Secondo l’organizzazione internazionale no-profit che rappresenta l’industria dell’argento a livello globale, nel 2026 il mercato globale dovrebbe registrare per il sesto anno consecutivo un deficit strutturale, ovvero una situazione in cui la domanda totale supera l’offerta. Questo deficit è stimato in circa 67 milioni di once nel 2026, un livello che riflette uno squilibrio persistente tra consumi e produzione.

La causa principale di questo deficit è l’aumento della domanda in segmenti particolarmente dinamici — come investimenti fisici — a fronte di una crescita più contenuta dell’offerta globale.

Domanda: trend in evoluzione

La domanda di argento rimane solida ma con alcune variazioni tra i diversi settori. Gli investimenti fisici in argento sono previsti in forte aumento (circa +20% nel 2026), raggiungendo un livello pluriennale molto elevato. Questo fenomeno è in parte legato all’interesse degli investitori per i metalli preziosi come protezione contro l’inflazione e l’incertezza dei mercati.

La domanda industriale, pur importante, è attesa in leggera contrazione, scendendo ai minimi degli ultimi anni. La motivazione principale è la tendenza alla thrifting (riduzione dell’uso di argento per unità di prodotto) e alla sostituzione con materiali meno costosi in alcuni comparti tecnologici come quello fotovoltaico.

Inoltre, la gioielleria e l’argenteria mostrano un calo della domanda, influenzato dai livelli di prezzo elevati in diversi mercati, in particolare in India.

Queste dinamiche riflettono un mercato che sta passando da una dominanza industriale classica a un equilibrio sempre più influenzato dalle componenti investitive e tecnologiche.

Offerta: lieve crescita ma insufficiente

Sul fronte dell’offerta, l’organismo prevede una crescita modesta della produzione globale, stimata intorno al +1,5% nel 2026, con quella mineraria in aumento e un contributo in crescita anche dai flussi di argento riciclato.

Tuttavia, questi incrementi non sono sufficienti a colmare il gap tra domanda e offerta, mantenendo così il mercato in deficit.

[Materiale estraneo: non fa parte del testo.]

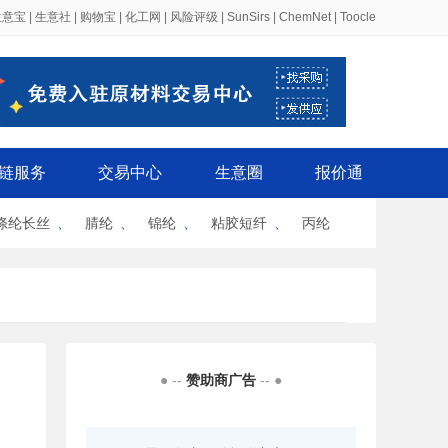
生意宝
|
生意社
|
购物宝
|
化工网
|
风险评级
|
SunSirs
|
ChemNet
|
Toocle
链服务
交易中心
生意圈
报价通
涤纶长丝
、
腈纶
、
锦纶
、
粘胶短纤
、
丙纶
● --
赞助商广告
-- ●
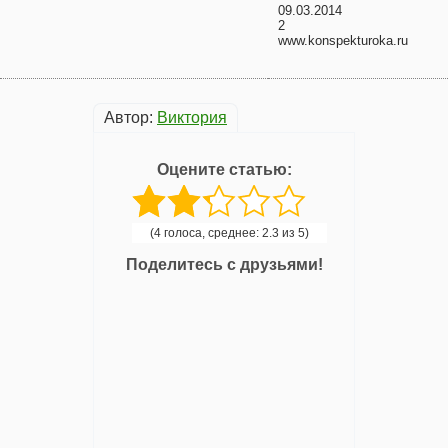
09.03.2014
2
www.konspekturoka.ru
Автор:
Виктория
Оцените статью:
(4 голоса, среднее: 2.3 из 5)
Поделитесь с друзьями!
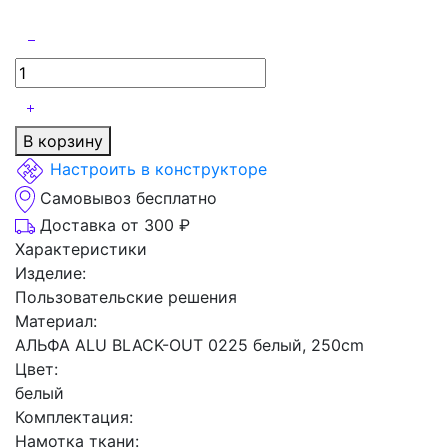
В корзину
Настроить в конструкторе
Самовывоз бесплатно
Доставка от 300 ₽
Характеристики
Изделие:
Пользовательские решения
Материал:
АЛЬФА ALU BLACK-OUT 0225 белый, 250cm
Цвет:
белый
Комплектация:
Намотка ткани:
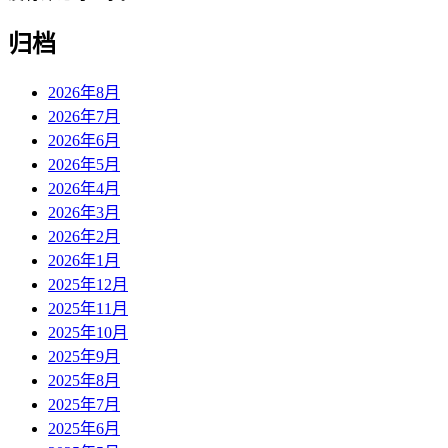
归档
2026年8月
2026年7月
2026年6月
2026年5月
2026年4月
2026年3月
2026年2月
2026年1月
2025年12月
2025年11月
2025年10月
2025年9月
2025年8月
2025年7月
2025年6月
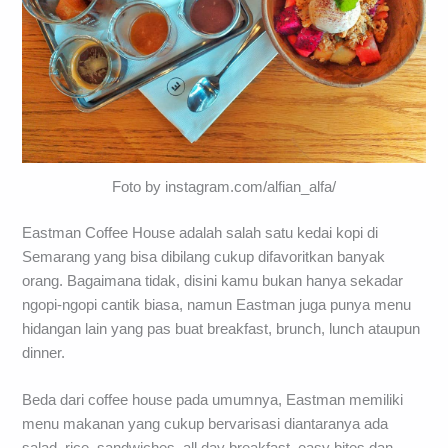
Foto by instagram.com/alfian_alfa/
Eastman Coffee House adalah salah satu kedai kopi di
Semarang yang bisa dibilang cukup difavoritkan banyak
orang. Bagaimana tidak, disini kamu bukan hanya sekadar
ngopi-ngopi cantik biasa, namun Eastman juga punya menu
hidangan lain yang pas buat breakfast, brunch, lunch ataupun
dinner.
Beda dari coffee house pada umumnya, Eastman memiliki
menu makanan yang cukup bervarisasi diantaranya ada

Domanda futura e tecnologia

Oltre alle previsioni per il 2026, rapporti più ampi del Silver Institute suggeriscono che, nel medio-lungo termine (fino al 2030), l’argento continuerà a vedere domanda in espansione in settori chiave della tecnologia — in particolare nell’energia solare, nei veicoli elettrici, nell’intelligenza artificiale e nelle infrastrutture digitali — grazie alle proprietà uniche del metallo.

Le previsioni degli esperti

Philip Newman, amministratore delegato della società di consulenza indipendente Metals Focus, ha dichiarato a pv magazine che il fatto che i prezzi si siano ripresi piuttosto bene dopo la correzione di fine gennaio dimostra la solidità dell'interesse degli investitori per l'argento.

"Pertanto, prevediamo un ulteriore rafforzamento dei prezzi quest'anno, sebbene ciò sarà accompagnato da elevati livelli di volatilità", ha aggiunto Newman.

BMO Capital Markets prevede che l'argento diventerà più economico rispetto all'oro nei prossimi anni, con il miglioramento della disponibilità fisica del metallo.

Nel loro report sulle commodity, gli analisti del broker prevedono che l’argento si collocherà mediamente a circa 50 dollari per oncia nel 2026, in aumento rispetto agli anni precedenti grazie a diversi fattori di mercato (come il deficit strutturale e la domanda per usi industriali e rifugio).

Tuttavia, BMO avverte che questa proiezione non sarà lineare e il prezzo potrebbe subire molte fluttuazioni durante l’anno.